2

For more than 2 years I had paid agreement with another website to be able to get their content via my script using Simple_html_DOM. Now suddenly without any warning and still under contract with them Im getting failed to open stream: Connection timed out no matter what Im using- simple_html_DOM, cURL, file_get_content. I even tried snoopy library to simulate web browser, still getting Connection timed out. They somehow blocking connections. Its not IP blocking as well as I tried from several different servers with same results. Their website is loading fine in my web browser so no problems there. Is there any other way I could get content from that website? As I paid money for it and they blatantly ignoring me after taking my money.

DadaB
  • 762
  • 4
  • 12
  • 29
  • 2
    So you are receiving a "Connection timed out" in all of the tried cases and no response at all? In most cases web hosts perform header checks to see if the accessing client is a web browser i.e by checking the User-Agent. Best approach would be to mimic all request headers your browser sends in a cURL request and see if that still results in a timeout. Also make sure that it's not something else on your side e.g. that you use a proxy in your web browser whereas you are using none in your programmatic tests. – SaschaM78 May 16 '19 at 09:36

2 Answers2

3

The server is probably blocking requests based on (absence of valid) user agent header (User-Agent:). Basically this header self-identifies the to server what it is: a browser, a bot, spider or app etc.

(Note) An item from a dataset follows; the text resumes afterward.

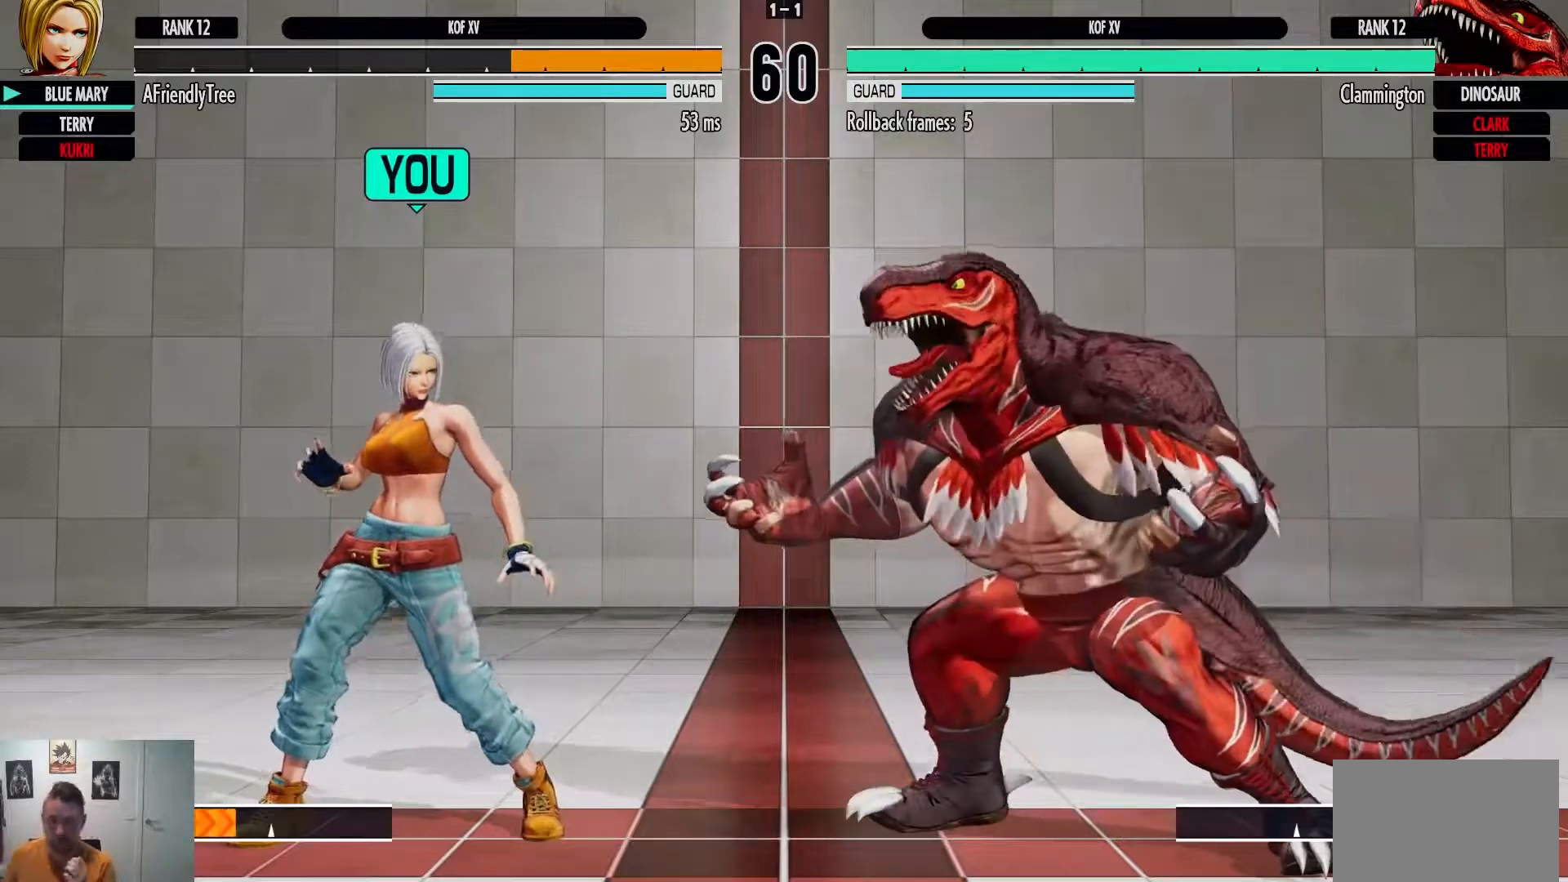
{"buttons": [], "left_stick": "center", "events": []}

You can try using cURL to send the same kinds of header the server would expect from a typical browser, using curl_setopt and the CURLOPT_USERAGENT option (docs here).

$url = "https://example.com";
// we're going to impersonate Chrome 74 on MacOS in this example.
$user_agent = "Mozilla/5.0 (Macintosh; Intel Mac OS X 10_14_4) AppleWebKit/537.36 (KHTML, like Gecko) Chrome/74.0.3729.131 Safari/537.36"; 
$ch = curl_init();
// this is where we set the option to send the user agent header
curl_setopt($ch, CURLOPT_USERAGENT, $user_agent);
curl_setopt($ch, CURLOPT_SSL_VERIFYPEER, false);
curl_setopt($ch, CURLOPT_VERBOSE, true);
curl_setopt($ch, CURLOPT_RETURNTRANSFER, true);
curl_setopt($ch, CURLOPT_URL,$url);
$result=curl_exec($ch);

If that still doesn't work, make sure you don't need cookies or login credentials.

chatnoir
  • 2,185
  • 1
  • 15
  • 17
  • 4
    As an alternative (or the next step in case that fails) you can also open the website in your browser, open developer tools, go to the Network tab, right click the main request that loaded the page, click "Copy as cURL" and run it in your terminal. Then delete headers one by one to find out which one they're blocking. And then use that knowledge to replicate minimum necessary requests in PHP. – Rafał G. May 17 '19 at 19:35
1

If you want to use file_get_content() instead of curl. You can do this:

$options  = array('http' => array('user_agent' => 'Mozilla/5.0 (X11; Linux x86_64) AppleWebKit/537.36 (KHTML, like Gecko) Chrome/74.0.3729.157 Safari/537.36'));
$context  = stream_context_create($options);
$response = file_get_contents('http://domain/path/to/uri', false, $context);
RyanNerd
  • 3,059
  • 1
  • 22
  • 28